Voters in the Bend-La Pine Schools district are about to get mail ballots and decide on a record $268.3 million school bond in the May 16 special election.
With more people moving into the area every day, schools are again bursting at the seams, and the district thinks something needs to be done.
At Lava Ridge Elementary School, a library has been converted into a classroom to accommodate all the kids.
And at Bend High School, some students eat lunch in the hallway, because there’s more than 1,700 kids in a school designed for 1,500.
For these reasons and others, the school district is asking the community to approve a school bond that would go toward building two new schools and improving existing ones, in terms of safety, space and efficiency
According to Don Stearns, president of the Bend Education Association, overcrowding is one of the biggest problems,
“Most of the teachers are feeling that they have really crowded classrooms, not enough room to move around,” Stearns said Wednesday. “They feel the need to have some more space. Right now, our elementary schools, at least half of them, are at or above capacity.”
But with that much money, coming out of homeowner property taxes, (44 cents per $1,000 of property value), some people I spoke with, but who wouldn’t go on camera, had reservations about the measure. They wondered why, considering the region’s rapid growth, money hadn’t been set aside for school planning years ago.
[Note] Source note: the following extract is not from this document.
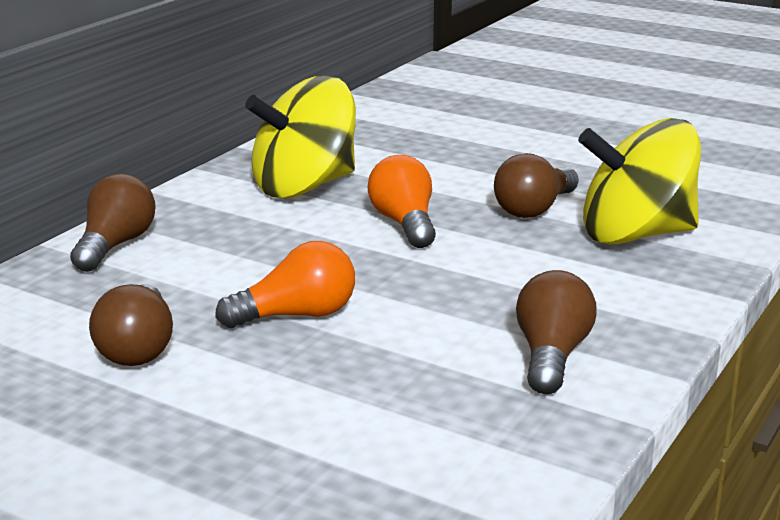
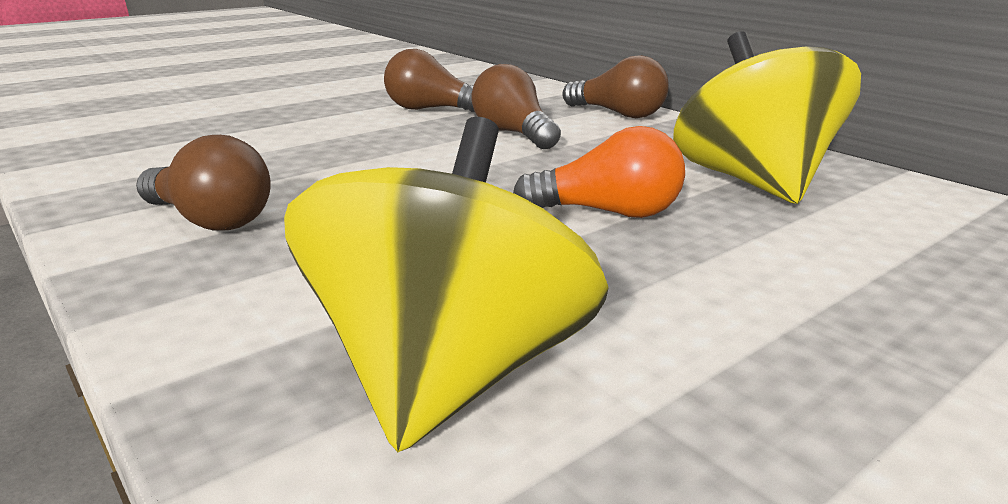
camera: 110 degrees right, 0 degrees up
(296, 315) = (427, 147): orange light bulb -> none
(534, 209) = (620, 308): brown light bulb -> brown light bulb (513, 133)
The school district grew by 5,000 students between 2000 and 2016.
Actually, Bend-La Pine has gone out to voters periodically in the past for bond money to build new schools and upgrade existing ones, most recently for $96 million in 2013.
But other people said it doesn’t matter what should have been done, but rather, what needs to be done now to benefit the families living here currently and down the road.
Bend resident Katie Byrnes said she supports the measure,
“The big issue with that is yes, you can have foresight and understand that things are going to grow, but I think you don’t really understand the expense it costs to educate a child, and that money is actually really prevention, so we don’t have to spend money on the other end.”
“It’s easy to think that if you don’t have kids, you don’t have to support schools,” she said. “But really, you’re supporting your community, and it makes your community better.”
Along with building a new high school and new elementary school, the construction bond money would be spent on hundreds of projects, including renovating classrooms, modernizing security systems, electrical wiring, and improving entrances.
The district also will seek to extend the life of the existing schools by upgrading roofs, heating, plumbing and ventilation systems.